- **AIM A**
Answer these questions from the chip design verification excerpt:
(i) In what year was EDA introduced?
(ii) How long does a full development cycle for a modern SoC project often take?
(iii) What share of total project time do simulation and verification frequently consume in current SoC projects?
- **AIM B**
According to the chip design verification excerpt, which factors must IP selection consider? List every one.
- **AIM C**
Reproduce word for word the passage of the chip design verification excerpt that begins at the words "Typical SoC design" and ends after the words "into gate-level netlists.".

Start of PAGE EXCERPT

Author : Adrian September 11, 2025

Chip design is both extremely detailed and vast in scope. Engineers must integrate hundreds of billions of transistors onto a die no larger than a fingernail. The design process is inherently complex and highly interdependent, requiring specialized engineers and scientists to collaborate across many disciplines while maintaining high accuracy at every stage. Such precision cannot be achieved by hand; engineers rely on electronic design automation (EDA) tools. Since the introduction of EDA in 1983, manual design flows were replaced by automated electronic methods, enabling the rapid expansion of chip technology and capability.

Typical SoC design flow

  • Specification and implementation: describe the design at register-transfer level (RTL) using a hardware description language such as Verilog to meet functional and performance targets.
  • Verification: ensure the circuit behaves as intended and achieves performance goals.
  • Logic synthesis: translate high-level hardware descriptions into gate-level netlists.
  • Physical implementation: place and route billions of devices and their interconnects while avoiding interference and meeting timing and power constraints.

Only after these steps are complete can manufacturing, testing, and packaging proceed.

Why verification matters

SoC (system-on-chip) designs integrate processors, analog and digital IP, memory, and interfaces on a single die. Since the 1990s SoCs have grown in functionality and transistor count, and modern SoC projects often require three to five years for a full development cycle. Given the high tapeout cost and irreversible schedule, verification must be exhaustive. In current SoC projects, simulation and verification frequently consume over 70% of total project time, and verification engineers often constitute more than 70% of the team. Extensive verification is required to find sufficient bugs before committing to tapeout.Figure1:chip

Verification runs throughout the SoC design cycle

Verification activities start at project inception and continue through delivery and even after production. The flow is iterative and cross-disciplinary, and verification tasks often grow exponentially with time pressure. The major verification phases are outlined below.

1. Product planning

Verification planning begins early to define verification strategies, technical approaches, and debugging windows. SoC projects typically reuse mature IP to accelerate development, but IP selection must consider power, performance, security, cost, and interface compatibility. Early preparation of verification IP (VIP) and definition of check points across modules is important.

End of PAGE EXCERPT
Start of DATASET EXTRACT

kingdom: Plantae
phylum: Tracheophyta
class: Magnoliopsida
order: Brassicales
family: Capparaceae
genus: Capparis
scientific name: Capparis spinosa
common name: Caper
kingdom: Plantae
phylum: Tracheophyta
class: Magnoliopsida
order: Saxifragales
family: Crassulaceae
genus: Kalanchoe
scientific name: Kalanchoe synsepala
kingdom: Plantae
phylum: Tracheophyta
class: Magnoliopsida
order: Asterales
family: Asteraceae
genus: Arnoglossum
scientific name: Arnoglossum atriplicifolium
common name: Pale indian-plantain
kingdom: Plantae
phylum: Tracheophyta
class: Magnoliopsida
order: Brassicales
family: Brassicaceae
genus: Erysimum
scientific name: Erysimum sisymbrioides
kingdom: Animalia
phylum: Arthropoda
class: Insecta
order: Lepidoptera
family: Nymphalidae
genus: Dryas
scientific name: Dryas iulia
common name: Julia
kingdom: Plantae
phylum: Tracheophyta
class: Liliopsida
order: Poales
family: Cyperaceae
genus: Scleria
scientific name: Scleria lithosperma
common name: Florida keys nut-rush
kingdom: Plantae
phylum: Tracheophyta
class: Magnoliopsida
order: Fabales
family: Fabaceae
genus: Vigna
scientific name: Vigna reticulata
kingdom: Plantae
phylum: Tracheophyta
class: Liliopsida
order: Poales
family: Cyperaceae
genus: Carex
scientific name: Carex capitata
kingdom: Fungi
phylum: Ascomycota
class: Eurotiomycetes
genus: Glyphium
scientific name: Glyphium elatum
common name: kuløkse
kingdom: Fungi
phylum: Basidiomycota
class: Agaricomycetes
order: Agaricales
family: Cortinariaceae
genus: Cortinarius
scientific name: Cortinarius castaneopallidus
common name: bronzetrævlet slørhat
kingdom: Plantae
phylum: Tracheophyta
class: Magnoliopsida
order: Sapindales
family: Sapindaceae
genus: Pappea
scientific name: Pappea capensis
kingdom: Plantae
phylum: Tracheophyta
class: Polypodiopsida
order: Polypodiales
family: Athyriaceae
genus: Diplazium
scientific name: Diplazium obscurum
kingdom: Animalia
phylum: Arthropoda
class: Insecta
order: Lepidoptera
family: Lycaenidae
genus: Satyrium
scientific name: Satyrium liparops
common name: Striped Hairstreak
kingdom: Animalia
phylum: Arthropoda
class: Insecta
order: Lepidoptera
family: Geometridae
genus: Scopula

End of DATASET EXTRACT

- **ANSWER A**
(i) 1983
(ii) Three to five years
(iii) Over 70%

- **ANSWER B**
- Power
- Performance
- Security
- Cost
- Interface compatibility

- **ANSWER C**
Typical SoC design flow

  • Specification and implementation: describe the design at register-transfer level (RTL) using a hardware description language such as Verilog to meet functional and performance targets.
  • Verification: ensure the circuit behaves as intended and achieves performance goals.
  • Logic synthesis: translate high-level hardware descriptions into gate-level netlists.